* **AIM**: Could you set down all of the entries below, line for line, without changing a thing?
___ PROVIDED RECORDS ___
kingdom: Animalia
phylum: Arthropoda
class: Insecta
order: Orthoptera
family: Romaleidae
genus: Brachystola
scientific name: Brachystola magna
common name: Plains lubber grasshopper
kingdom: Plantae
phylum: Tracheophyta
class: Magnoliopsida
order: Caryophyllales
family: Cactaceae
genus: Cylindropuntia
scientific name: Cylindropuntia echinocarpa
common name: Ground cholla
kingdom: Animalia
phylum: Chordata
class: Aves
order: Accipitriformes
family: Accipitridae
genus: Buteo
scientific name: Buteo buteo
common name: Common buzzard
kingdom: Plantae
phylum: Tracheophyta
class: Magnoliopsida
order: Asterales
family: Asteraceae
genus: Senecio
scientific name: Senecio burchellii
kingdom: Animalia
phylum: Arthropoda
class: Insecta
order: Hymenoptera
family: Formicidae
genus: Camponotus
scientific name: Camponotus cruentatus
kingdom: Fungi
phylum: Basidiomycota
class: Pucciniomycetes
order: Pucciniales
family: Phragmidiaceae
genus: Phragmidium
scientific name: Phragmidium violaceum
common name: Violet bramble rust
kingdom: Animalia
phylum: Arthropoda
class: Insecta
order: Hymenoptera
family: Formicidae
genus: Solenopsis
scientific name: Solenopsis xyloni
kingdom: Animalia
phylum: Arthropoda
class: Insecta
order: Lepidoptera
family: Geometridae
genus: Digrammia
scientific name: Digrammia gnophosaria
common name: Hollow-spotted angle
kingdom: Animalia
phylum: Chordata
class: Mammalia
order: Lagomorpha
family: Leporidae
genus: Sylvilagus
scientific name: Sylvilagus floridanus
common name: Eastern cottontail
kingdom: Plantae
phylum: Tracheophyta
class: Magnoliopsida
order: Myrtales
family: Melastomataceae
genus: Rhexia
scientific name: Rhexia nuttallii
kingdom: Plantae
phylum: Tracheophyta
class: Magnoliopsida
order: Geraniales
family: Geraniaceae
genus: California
___
* **REPLY TO THE EXERCISE**:
kingdom: Animalia
phylum: Arthropoda
class: Insecta
order: Orthoptera
family: Romaleidae
genus: Brachystola
scientific name: Brachystola magna
common name: Plains lubber grasshopper
kingdom: Plantae
phylum: Tracheophyta
class: Magnoliopsida
order: Caryophyllales
family: Cactaceae
genus: Cylindropuntia
scientific name: Cylindropuntia echinocarpa
common name: Ground cholla
kingdom: Animalia
phylum: Chordata
class: Aves
order: Accipitriformes
family: Accipitridae
genus: Buteo
scientific name: Buteo buteo
common name: Common buzzard
kingdom: Plantae
phylum: Tracheophyta
class: Magnoliopsida
order: Asterales
family: Asteraceae
genus: Senecio
scientific name: Senecio burchellii
kingdom: Animalia
phylum: Arthropoda
class: Insecta
order: Hymenoptera
family: Formicidae
genus: Camponotus
scientific name: Camponotus cruentatus
kingdom: Fungi
phylum: Basidiomycota
class: Pucciniomycetes
order: Pucciniales
family: Phragmidiaceae
genus: Phragmidium
scientific name: Phragmidium violaceum
common name: Violet bramble rust
kingdom: Animalia
phylum: Arthropoda
class: Insecta
order: Hymenoptera
family: Formicidae
genus: Solenopsis
scientific name: Solenopsis xyloni
kingdom: Animalia
phylum: Arthropoda
class: Insecta
order: Lepidoptera
family: Geometridae
genus: Digrammia
scientific name: Digrammia gnophosaria
common name: Hollow-spotted angle
kingdom: Animalia
phylum: Chordata
class: Mammalia
order: Lagomorpha
family: Leporidae
genus: Sylvilagus
scientific name: Sylvilagus floridanus
common name: Eastern cottontail
kingdom: Plantae
phylum: Tracheophyta
class: Magnoliopsida
order: Myrtales
family: Melastomataceae
genus: Rhexia
scientific name: Rhexia nuttallii
kingdom: Plantae
phylum: Tracheophyta
class: Magnoliopsida
order: Geraniales
family: Geraniaceae
genus: California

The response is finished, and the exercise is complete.